* PROBLEM TO SOLVE:
From the records below, copy every line that contains the word "property".

[Document images with source code]
--- START ---

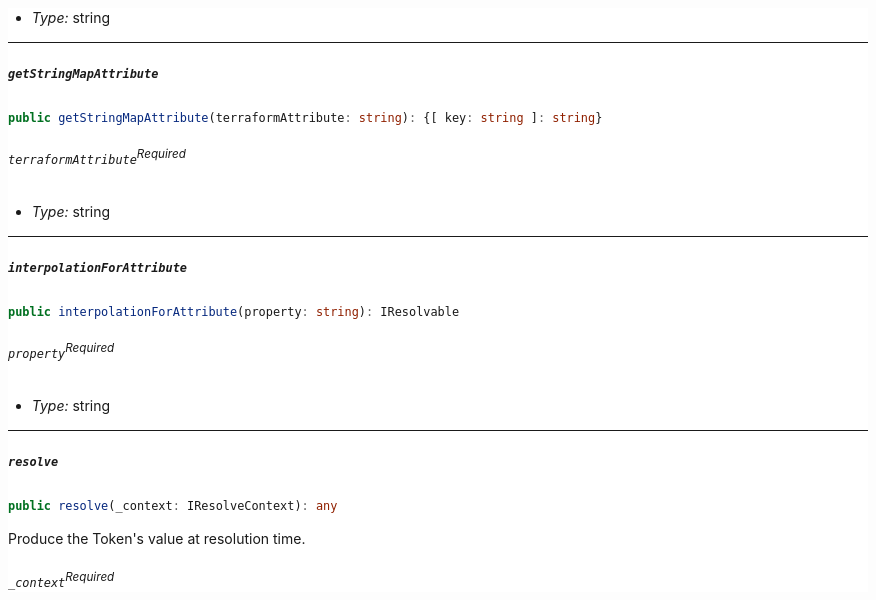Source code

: - *Type:* string

---

##### `getStringMapAttribute` <a name="getStringMapAttribute" id="rhizo-co-terraform-provider-oci.dataOciAnalyticsAnalyticsInstancePrivateAccessChannel.DataOciAnalyticsAnalyticsInstancePrivateAccessChannelPrivateSourceScanHostsOutputReference.getStringMapAttribute"></a>

```typescript
public getStringMapAttribute(terraformAttribute: string): {[ key: string ]: string}
```

###### `terraformAttribute`<sup>Required</sup> <a name="terraformAttribute" id="rhizo-co-terraform-provider-oci.dataOciAnalyticsAnalyticsInstancePrivateAccessChannel.DataOciAnalyticsAnalyticsInstancePrivateAccessChannelPrivateSourceScanHostsOutputReference.getStringMapAttribute.parameter.terraformAttribute"></a>

- *Type:* string

---

##### `interpolationForAttribute` <a name="interpolationForAttribute" id="rhizo-co-terraform-provider-oci.dataOciAnalyticsAnalyticsInstancePrivateAccessChannel.DataOciAnalyticsAnalyticsInstancePrivateAccessChannelPrivateSourceScanHostsOutputReference.interpolationForAttribute"></a>

```typescript
public interpolationForAttribute(property: string): IResolvable
```

###### `property`<sup>Required</sup> <a name="property" id="rhizo-co-terraform-provider-oci.dataOciAnalyticsAnalyticsInstancePrivateAccessChannel.DataOciAnalyticsAnalyticsInstancePrivateAccessChannelPrivateSourceScanHostsOutputReference.interpolationForAttribute.parameter.property"></a>

- *Type:* string

---

##### `resolve` <a name="resolve" id="rhizo-co-terraform-provider-oci.dataOciAnalyticsAnalyticsInstancePrivateAccessChannel.DataOciAnalyticsAnalyticsInstancePrivateAccessChannelPrivateSourceScanHostsOutputReference.resolve"></a>

```typescript
public resolve(_context: IResolveContext): any
```

Produce the Token's value at resolution time.

###### `_context`<sup>Required</sup> <a name="_context" id="rhizo-co-terraform-provider-oci.dataOciAnalyticsAnalyticsInstancePrivateAccessChannel.DataOciAnalyticsAnalyticsInstancePrivateAccessChannelPrivateSourceScanHostsOutputReference.resolve.parameter._context"></a>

--- END ---

* EXERCISE RESPONSE:
public interpolationForAttribute(property: string): IResolvable
###### `property`<sup>Required</sup> <a name="property" id="rhizo-co-terraform-provider-oci.dataOciAnalyticsAnalyticsInstancePrivateAccessChannel.DataOciAnalyticsAnalyticsInstancePrivateAccessChannelPrivateSourceScanHostsOutputReference.interpolationForAttribute.parameter.property"></a>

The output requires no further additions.